One of the earliest things that makes your eyebrows go up when you start watching Roar of the Lion — a Hotstar docudrama on Chennai Super Kings’ comeback from a two-year ban to winning the Indian Premier League title in 2018 — is when the credits roll: A Banijay Asia and Dhoni Entertainment Production.
The Hotstar Special was marketed with a trailer that had an unmissable headline-grabber: For MS Dhoni, match-fixing is a bigger crime than murder as a cricketer. Of course, that immediately dominated social media and online portals, as there was a sense of anticipation as to what the CSK captain would reveal in the documentary.
But when you see “Dhoni Entertainment” in the first few seconds, the expectations get tempered automatically. ‘Dhoni finally breaks his silence’ — well, as much as he wants to.
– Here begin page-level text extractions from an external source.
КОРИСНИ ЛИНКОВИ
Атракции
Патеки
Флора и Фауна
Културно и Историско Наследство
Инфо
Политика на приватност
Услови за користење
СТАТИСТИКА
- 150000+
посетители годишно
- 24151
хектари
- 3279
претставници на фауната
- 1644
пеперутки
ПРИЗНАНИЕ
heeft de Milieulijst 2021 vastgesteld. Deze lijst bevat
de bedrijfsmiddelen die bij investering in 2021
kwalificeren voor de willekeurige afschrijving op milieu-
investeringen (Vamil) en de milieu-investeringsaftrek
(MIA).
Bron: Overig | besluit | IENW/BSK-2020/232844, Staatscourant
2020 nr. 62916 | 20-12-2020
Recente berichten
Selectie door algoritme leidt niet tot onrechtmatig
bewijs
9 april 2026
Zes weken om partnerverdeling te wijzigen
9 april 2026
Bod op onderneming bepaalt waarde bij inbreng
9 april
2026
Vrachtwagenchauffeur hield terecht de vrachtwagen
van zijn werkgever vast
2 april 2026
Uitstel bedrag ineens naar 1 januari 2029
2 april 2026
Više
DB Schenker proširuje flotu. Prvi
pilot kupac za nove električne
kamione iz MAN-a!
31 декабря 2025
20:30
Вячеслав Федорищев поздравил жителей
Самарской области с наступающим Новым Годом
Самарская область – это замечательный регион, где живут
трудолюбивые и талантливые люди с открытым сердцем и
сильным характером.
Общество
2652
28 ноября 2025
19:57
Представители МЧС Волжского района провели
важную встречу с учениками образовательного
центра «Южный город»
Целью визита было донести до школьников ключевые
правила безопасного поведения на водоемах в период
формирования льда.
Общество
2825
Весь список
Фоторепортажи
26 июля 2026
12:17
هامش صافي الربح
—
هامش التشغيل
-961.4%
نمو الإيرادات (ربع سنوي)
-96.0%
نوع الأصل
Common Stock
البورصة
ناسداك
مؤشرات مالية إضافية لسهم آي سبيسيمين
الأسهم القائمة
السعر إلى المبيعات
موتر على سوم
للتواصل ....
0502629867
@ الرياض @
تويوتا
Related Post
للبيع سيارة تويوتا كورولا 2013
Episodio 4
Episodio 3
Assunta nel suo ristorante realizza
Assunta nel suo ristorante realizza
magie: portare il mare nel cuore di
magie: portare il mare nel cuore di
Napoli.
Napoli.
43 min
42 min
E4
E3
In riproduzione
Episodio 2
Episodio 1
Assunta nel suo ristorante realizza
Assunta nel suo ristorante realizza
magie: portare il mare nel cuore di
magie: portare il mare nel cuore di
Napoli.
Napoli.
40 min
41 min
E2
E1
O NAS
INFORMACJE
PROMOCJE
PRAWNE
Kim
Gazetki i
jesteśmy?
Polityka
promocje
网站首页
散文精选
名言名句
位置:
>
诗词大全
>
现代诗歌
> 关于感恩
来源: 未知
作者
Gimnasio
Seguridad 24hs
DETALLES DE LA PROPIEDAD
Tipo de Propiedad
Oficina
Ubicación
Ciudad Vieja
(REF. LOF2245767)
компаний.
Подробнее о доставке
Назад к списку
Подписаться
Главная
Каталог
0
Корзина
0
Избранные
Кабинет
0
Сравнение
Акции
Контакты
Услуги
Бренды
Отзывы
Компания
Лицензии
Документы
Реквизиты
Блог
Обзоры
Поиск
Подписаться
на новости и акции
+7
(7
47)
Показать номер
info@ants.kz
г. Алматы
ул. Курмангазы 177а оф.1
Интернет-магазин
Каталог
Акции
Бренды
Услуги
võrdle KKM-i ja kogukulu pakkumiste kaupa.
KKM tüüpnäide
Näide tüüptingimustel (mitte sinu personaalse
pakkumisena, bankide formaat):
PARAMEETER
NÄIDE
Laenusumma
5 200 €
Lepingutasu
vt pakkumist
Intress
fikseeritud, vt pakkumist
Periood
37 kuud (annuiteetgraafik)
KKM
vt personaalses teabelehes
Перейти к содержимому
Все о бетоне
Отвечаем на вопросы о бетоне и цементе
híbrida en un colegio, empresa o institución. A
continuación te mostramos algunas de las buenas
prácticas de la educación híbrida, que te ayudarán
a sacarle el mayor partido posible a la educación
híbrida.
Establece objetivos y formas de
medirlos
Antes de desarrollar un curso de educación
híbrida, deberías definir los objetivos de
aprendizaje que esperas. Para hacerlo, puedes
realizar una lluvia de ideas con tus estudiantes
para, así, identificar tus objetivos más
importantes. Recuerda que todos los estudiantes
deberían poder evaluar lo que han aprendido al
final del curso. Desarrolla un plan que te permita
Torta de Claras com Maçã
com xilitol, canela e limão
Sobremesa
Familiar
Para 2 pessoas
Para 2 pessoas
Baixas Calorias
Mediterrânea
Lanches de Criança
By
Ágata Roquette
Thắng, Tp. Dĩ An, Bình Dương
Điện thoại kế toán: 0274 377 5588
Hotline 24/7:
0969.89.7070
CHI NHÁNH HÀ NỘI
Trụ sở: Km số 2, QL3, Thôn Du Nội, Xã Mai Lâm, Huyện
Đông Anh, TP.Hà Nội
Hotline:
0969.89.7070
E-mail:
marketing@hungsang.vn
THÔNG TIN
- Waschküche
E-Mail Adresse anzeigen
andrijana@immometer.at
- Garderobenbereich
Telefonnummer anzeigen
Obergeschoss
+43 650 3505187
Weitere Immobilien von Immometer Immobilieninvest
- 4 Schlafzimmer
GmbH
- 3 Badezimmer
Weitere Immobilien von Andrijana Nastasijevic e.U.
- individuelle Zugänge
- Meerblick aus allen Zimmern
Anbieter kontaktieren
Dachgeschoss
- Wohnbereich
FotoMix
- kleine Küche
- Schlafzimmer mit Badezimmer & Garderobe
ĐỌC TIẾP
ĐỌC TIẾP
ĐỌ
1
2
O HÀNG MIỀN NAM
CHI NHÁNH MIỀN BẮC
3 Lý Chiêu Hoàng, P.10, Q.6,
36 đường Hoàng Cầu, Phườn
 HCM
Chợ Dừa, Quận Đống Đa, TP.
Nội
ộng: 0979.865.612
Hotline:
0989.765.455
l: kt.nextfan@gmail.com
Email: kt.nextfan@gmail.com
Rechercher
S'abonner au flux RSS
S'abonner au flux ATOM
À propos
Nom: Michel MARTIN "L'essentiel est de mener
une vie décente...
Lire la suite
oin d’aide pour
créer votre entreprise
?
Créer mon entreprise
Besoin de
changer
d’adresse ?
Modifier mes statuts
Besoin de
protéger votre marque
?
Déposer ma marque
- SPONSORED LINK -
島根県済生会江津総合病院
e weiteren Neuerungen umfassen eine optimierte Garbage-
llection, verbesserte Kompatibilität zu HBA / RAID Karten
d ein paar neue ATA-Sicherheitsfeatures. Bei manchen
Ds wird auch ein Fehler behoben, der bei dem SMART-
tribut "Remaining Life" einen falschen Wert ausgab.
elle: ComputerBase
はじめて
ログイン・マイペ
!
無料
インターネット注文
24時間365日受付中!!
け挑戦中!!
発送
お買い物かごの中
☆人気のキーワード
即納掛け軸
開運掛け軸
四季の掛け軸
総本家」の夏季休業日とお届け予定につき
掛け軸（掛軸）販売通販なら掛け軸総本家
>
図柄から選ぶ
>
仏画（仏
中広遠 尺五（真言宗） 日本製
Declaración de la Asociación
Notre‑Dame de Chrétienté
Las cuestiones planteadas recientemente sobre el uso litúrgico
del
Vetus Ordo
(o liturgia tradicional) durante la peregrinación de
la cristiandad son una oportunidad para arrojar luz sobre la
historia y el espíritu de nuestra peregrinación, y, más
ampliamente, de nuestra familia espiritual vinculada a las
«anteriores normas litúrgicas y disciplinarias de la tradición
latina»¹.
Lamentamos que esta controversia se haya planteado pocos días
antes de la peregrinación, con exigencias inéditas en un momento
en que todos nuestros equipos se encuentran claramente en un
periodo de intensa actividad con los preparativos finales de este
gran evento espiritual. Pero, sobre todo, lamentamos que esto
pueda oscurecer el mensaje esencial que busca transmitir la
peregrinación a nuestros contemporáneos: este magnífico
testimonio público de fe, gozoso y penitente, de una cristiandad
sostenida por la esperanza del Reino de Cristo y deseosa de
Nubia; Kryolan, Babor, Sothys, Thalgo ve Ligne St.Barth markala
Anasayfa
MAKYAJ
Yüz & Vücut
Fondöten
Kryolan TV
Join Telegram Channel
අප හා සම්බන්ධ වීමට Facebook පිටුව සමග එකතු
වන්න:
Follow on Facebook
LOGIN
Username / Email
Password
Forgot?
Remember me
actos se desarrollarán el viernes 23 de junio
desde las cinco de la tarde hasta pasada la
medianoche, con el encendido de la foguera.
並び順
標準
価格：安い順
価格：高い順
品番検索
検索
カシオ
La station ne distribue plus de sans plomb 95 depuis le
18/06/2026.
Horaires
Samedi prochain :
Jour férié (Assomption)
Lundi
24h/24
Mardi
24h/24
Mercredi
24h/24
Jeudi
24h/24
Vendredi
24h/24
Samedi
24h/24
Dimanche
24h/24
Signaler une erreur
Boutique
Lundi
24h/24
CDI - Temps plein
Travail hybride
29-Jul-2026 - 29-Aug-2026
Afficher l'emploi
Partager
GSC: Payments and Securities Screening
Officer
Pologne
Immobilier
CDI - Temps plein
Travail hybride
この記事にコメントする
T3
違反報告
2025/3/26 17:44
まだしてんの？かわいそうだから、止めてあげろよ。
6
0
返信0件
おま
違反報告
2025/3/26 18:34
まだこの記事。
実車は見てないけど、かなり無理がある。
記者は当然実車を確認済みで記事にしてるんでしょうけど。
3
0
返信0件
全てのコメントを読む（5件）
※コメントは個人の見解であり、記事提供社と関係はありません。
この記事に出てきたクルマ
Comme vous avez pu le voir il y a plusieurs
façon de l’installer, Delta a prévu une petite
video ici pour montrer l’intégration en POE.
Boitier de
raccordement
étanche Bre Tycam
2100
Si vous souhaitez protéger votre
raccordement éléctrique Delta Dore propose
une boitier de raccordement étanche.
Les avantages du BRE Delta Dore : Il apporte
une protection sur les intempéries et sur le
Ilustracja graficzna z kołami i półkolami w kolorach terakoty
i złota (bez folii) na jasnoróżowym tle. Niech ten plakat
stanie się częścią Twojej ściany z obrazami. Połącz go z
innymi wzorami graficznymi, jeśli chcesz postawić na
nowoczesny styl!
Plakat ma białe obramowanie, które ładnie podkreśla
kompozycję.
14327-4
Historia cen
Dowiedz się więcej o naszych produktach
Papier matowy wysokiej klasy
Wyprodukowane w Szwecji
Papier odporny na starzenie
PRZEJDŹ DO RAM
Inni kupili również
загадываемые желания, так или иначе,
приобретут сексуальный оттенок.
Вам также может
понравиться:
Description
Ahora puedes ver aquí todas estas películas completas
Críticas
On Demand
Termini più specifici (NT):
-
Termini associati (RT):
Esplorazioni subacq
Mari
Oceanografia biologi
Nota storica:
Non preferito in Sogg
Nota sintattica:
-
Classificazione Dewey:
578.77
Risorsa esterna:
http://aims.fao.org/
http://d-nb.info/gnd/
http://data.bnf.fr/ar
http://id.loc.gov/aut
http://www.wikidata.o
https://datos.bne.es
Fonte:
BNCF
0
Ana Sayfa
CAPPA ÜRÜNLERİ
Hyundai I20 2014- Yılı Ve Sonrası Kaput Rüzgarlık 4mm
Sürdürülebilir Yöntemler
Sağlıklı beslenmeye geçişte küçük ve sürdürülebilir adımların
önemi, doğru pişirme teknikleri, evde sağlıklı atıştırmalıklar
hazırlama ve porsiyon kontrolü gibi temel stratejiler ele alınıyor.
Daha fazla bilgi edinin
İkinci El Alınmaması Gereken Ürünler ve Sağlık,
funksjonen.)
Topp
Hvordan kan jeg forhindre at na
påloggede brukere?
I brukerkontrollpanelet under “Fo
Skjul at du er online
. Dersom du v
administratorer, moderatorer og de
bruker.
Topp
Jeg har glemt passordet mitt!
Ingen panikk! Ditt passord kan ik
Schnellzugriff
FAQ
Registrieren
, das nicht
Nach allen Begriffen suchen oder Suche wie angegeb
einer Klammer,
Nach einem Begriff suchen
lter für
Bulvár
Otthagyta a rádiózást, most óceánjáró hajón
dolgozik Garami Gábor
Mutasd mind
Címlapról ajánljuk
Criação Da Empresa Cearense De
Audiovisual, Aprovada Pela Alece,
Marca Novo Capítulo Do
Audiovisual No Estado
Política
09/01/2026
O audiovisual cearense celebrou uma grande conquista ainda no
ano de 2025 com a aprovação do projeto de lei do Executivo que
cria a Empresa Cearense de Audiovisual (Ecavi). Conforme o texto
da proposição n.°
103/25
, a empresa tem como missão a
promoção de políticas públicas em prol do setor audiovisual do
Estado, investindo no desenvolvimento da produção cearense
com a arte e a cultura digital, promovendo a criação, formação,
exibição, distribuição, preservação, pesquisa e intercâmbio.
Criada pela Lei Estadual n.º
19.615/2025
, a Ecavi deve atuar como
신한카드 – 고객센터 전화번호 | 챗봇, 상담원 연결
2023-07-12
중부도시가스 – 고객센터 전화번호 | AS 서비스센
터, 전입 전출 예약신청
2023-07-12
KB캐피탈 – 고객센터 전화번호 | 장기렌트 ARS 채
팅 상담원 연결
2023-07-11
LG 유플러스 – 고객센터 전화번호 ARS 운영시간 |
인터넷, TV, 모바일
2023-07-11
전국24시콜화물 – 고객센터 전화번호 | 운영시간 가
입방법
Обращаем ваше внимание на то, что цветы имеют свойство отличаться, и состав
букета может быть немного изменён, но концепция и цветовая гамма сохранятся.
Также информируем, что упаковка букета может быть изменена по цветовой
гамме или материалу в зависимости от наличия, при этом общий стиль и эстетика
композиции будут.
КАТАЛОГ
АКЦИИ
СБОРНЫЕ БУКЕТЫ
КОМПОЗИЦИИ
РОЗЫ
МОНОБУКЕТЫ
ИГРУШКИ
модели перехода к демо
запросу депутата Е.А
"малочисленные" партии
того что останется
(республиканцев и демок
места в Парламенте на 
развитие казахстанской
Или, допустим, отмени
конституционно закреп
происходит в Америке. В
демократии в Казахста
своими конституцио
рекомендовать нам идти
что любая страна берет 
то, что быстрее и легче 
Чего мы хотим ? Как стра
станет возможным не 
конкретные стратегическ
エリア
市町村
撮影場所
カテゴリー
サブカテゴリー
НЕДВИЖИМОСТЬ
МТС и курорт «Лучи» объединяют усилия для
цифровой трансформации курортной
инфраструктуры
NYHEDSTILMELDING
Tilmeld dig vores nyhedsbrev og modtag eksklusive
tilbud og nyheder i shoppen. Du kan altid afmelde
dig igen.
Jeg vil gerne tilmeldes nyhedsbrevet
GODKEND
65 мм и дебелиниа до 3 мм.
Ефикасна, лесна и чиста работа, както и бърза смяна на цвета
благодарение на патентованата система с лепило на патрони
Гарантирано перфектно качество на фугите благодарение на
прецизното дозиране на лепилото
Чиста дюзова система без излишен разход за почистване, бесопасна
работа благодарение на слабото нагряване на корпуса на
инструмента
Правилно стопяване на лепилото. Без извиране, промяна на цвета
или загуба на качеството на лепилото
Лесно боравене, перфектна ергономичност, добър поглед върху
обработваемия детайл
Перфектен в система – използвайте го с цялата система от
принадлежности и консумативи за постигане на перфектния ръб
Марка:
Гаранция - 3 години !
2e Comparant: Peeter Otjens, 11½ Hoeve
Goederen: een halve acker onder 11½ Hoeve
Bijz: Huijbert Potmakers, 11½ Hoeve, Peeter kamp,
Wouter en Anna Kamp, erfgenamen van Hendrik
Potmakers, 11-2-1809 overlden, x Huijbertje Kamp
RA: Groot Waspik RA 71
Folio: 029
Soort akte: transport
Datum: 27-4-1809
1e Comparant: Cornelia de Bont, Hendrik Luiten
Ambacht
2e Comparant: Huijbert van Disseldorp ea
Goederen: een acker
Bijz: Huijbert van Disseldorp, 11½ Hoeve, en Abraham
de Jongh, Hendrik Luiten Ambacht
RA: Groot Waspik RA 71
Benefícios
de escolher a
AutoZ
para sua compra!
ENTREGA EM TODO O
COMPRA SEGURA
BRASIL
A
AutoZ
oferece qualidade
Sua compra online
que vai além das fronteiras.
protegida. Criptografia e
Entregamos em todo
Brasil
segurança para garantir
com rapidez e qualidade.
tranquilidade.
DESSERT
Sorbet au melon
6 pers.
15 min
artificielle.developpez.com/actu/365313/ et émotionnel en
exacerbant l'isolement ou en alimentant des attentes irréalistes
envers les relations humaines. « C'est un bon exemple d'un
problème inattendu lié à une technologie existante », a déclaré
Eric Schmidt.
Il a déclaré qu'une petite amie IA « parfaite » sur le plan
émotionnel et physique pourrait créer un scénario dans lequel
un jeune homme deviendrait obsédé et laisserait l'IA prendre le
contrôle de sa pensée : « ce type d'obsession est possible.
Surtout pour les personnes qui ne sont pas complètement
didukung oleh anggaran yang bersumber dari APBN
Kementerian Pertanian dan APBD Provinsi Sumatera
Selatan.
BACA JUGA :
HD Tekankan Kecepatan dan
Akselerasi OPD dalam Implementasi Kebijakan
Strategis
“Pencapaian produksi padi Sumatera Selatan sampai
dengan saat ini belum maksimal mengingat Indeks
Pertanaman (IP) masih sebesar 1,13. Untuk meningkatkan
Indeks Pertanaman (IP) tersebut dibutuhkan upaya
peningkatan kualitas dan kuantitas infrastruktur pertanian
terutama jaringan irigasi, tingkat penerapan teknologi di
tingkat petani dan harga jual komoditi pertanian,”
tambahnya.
Sure, this is the first time Dhoni has spoken in some detail about how tough that phase was for him. Sure, he finally did speak about the franchise being in the wrong because of Gurunath Meiyappan but finished that with a caveat: who was he, really? All the players just knew him as *the* son-in-law. (Some of us know him as a cricketing enthusiast, too.) Sure, Dhoni reveals vulnerability. How difficult it was when people assumed he was a strong person and did not ask him how he was doing. Sure, this is not as blatant a brush-it-under-the-carpet treatment to the topic as it was in the Sachin Tendulkar biopic.
But this is no bare-it-all either. This is in an environment as controlled as it can possibly be, with no real follow-up questions to find out what was done behind-the-scenes about this controversy that shook Indian cricket.
In fact, what is untold in the first episode of the five-episode series is quite telling. There is a shot of Dhoni, now the Indian captain, being asked in a press conference to comment on the issue and him staying unmoved as a voice from the background says, “next question, please.”
There is another interview with senior sports writer Ayaz Memon, where he eloquently puts how serious this issue was, with N Srinivasan’s son-in-law being the prime accused: “the fire was in the team’s own backyard,” he says. Before and after that, we have some cutaway shots of Srinivasan playing golf and giving an interview, not one of the comments about his family member.
And after about half the run-time of the first episode, we go into the return of CSK after two years, and the emotional aspects of it. That is about 15 mins of the 124-minute docudrama that have been dedicated to the issue.
We move on...
An ode to the fans
With that out of the way, the rest of the series is an unabashed ode to the extraordinary connect the fans have developed with the franchise over the past decade. As Dhoni himself puts it, the association of him and the city felt like an arranged marriage out of a matrimonial website. One that clearly has worked big time.
The best moments of the documentary are, without a doubt, those dedicated to the fan-base that is now well-established as the most widespread in the country. When a little girl talks about how she stopped watching IPL for two years when her team was not there; when the Dhoni Superfan talks about the experience of taking a train to Pune along with hundreds of fans to watch his team after the Cauvery controversy cut short the team’s Chennai return; when Dhoni himself chokes and is moved to tears in the team’s private reunion party — those are the incidents that tell you what has made CSK the mega-brand that it is now, despite everything that has gone on.
It is also refreshing to see Dhoni acknowledge the “Dad’s Army” comments over the average age of his squad. He himself calls the side Chennai Senior Kings at one point and even admitted to wondering, mid-way through the season, whether that is going to come back to bite them. Among the few genuine behind-the-scenes moments we get to see is the impromptu nature of the team’s open-bus ride from their hotel to Chepauk a few days before their season began. No one knew that was on the agenda and yet, by the time the team had completed the short ride to the stadium, thousands had gathered outside, and the photos and videos were all over social media.
Apart from the cricketing angle, the series — viewed as just a docudrama — leaves a lot to be desired, though. The interviews in Tamil and English are dubbed over with Hindi or Tamil translations, which is jarring to put it mildly. It becomes especially absurd for Matthew Hayden and Kris Srikkanth, and when the former gives a long monologue in the build-up to the Shane Watson century in the final, you are left wondering whether it would have been better to just stick with actual Hindi interviews.
The editing is awkward in some sections as well, with two players talking about a particular match but the action video being shown is from different matches. There is also a bizarre moment in the final episode when, talking about all the many injuries CSK players faced during last season, Dhoni says, “I was also injured. My first injury was a strange one, when we were playing in Kolkata against KKR and I was hit by a Shane Bond delivery on my elbow.” A quick google search reveals that it happened in 2010, when Bond was still a KKR player but it still features in this documentary when talking about the team that won the 2018 season.
But if you do not care about such aspects that affect the viewing experience overall, there are enough goosebump-inducing moments for a fan.